== Brief A ==
In the earnings call excerpt, who says that supply chain dynamics are never going to be what they were pre-pandemic?
== Brief B ==
Write out a passage of the earnings call excerpt word for word, beginning at the words "Brian Schopfer: Neutral" and stopping after the words "through the P&L.".

== Document excerpt ==

- Opening Delimiter -

Brian Schopfer: Neutral is what’s in the guide. So that’s upside if we can do better and we continue to be very aggressive in the market on pricing. But as we saw this year, it takes a bit of time to kind of flow into the P&L. I will just note one more time, Joe, for you, we did end the fourth quarter at 5%, which is what we had expected going back a couple of quarters. So the team is executing well on the pricing. It just takes some time to flow through the P&L.
Joe Ritchie: Yeah. That makes sense. Last one for me. Tom, you mentioned on improving operating environment in Industrial. Can you just elaborate on what you are seeing and how it’s impacting your business? It sounds like supply chain has gotten at least modestly better, just wanted to get some thoughts there?
Tom Logan: Yeah. So few things, Joe. Firstly, to your point, yeah, supply chain dynamics in our view are never going to be what they were pre-pandemic, but they certainly seem to be improving and the number of kind of episodic issues that we have seems to be on the decline overall. But more broadly, if we look at the drivers of performance there, again a lot of it is driven by the kind of order intake experience we had last year and the health of the market segments that we are selling into. Our business model hasn’t changed and if you look at the fall through at the margin level to the bottomline, that is inarguably the most important dynamic in terms of overall operating performance for the business. So to the degree that we can be price cost neutral or better, to the degree that we can be disciplined about factory overhead costs and OpEx, then volumetric increases are going to be reflected in strong performance overall.

- Closing Delimiter -

== Given information ==
- Opening Delimiter -

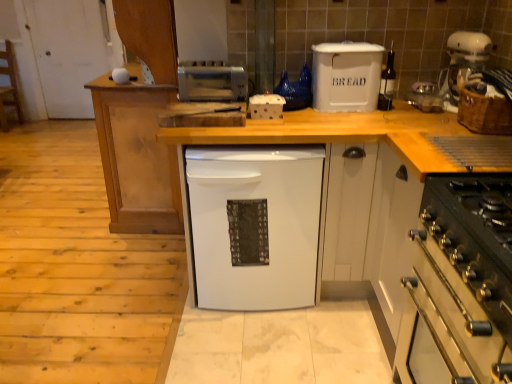
At what (x,y) coordinates should I click in order to perform the action: click on free space between matte white wine bottle at center, the second appliance when ordered from right to left, and woven brown basket at right. Please return your answer as a coordinate pair (x, y). The image size is (512, 384). Looking at the image, I should click on pos(422,120).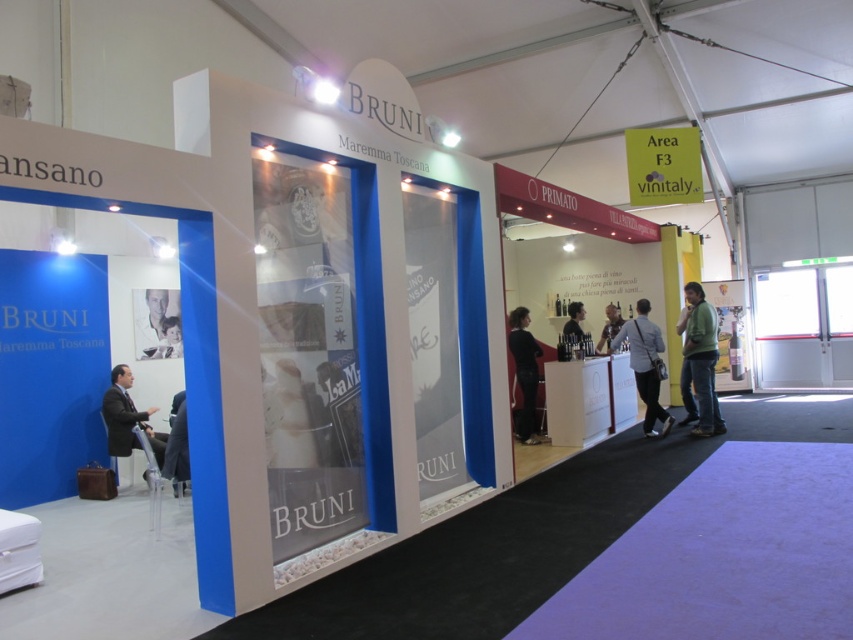
Question: Which object is positioned farthest from the dark suit at lower left?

- Closing Delimiter -

== Exercise solution A ==
Tom Logan

== Exercise solution B ==
Brian Schopfer: Neutral is what’s in the guide. So that’s upside if we can do better and we continue to be very aggressive in the market on pricing. But as we saw this year, it takes a bit of time to kind of flow into the P&L. I will just note one more time, Joe, for you, we did end the fourth quarter at 5%, which is what we had expected going back a couple of quarters. So the team is executing well on the pricing. It just takes some time to flow through the P&L.